Tuesday, October 03, 2006

Q got my stickers and wanted to bring them by but I wanted to do one illegal act before I stopped driving. So today I drove less than a mile to the beauty shop with last years stickers and was not arrested. It was so easy. I can see how criminals get started. just little by little on the edge and BOOM! Sing Sing.

Monday, October 02, 2006

The Queen paid a call yesterday. She has been working long hours on an instructional design work project but I had a 16 point list written up for her which took her a couple hours to whirl through.

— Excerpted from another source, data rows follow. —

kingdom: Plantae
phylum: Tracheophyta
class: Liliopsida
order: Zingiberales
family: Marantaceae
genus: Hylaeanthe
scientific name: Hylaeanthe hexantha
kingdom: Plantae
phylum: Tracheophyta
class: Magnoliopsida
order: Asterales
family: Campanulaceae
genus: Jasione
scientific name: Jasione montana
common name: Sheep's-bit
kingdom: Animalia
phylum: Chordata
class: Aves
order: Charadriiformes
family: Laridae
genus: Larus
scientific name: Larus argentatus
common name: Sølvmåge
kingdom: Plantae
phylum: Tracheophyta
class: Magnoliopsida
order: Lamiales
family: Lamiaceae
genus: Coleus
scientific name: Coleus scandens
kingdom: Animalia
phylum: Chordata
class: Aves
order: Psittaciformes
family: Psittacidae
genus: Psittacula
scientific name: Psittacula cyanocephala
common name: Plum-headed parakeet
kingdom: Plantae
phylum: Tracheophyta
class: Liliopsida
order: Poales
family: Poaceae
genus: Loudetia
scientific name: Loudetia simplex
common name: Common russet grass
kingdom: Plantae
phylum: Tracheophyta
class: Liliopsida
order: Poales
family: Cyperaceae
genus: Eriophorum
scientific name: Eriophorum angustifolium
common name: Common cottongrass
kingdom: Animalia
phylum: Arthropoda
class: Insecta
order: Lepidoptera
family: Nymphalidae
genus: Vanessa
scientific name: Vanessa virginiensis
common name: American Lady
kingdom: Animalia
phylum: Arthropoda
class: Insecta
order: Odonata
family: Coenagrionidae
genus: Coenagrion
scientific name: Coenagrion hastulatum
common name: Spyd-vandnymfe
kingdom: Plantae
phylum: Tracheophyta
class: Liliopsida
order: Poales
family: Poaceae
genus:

1. Set up new lightweight phone system.
2. Put away non-perishable grocery items.
3. Open jars and boxes at least partially.
4. Organize and label items in refrigerator and freezer.
5. Empty vacuum bin. (Tabitha didn't.)
6. Vacuum garage carpet.
7. Put heavy cookware in back room and make room for plastic cookware.
8. Pull out Dan's dead azalea bush and dead head spent tree peony blossoms.
9. Open quart V-Fusion and transfer to manageable pint bottles.
10. Open Tide box.
11. Hang up 10 drip dry items from washer.
12. Transfer clear ammonia to two spray bottles.
13. Try to snake the bathroom sink drain.
14. Cook ground chuck and make a gallon of chili. Freeze in 2 cup containers.
15. Cook and refrigerate maple sausage links.
16. Take documents to license bureau and get stickers.

Life in the dowager cottage always improves when the Queen pays a call.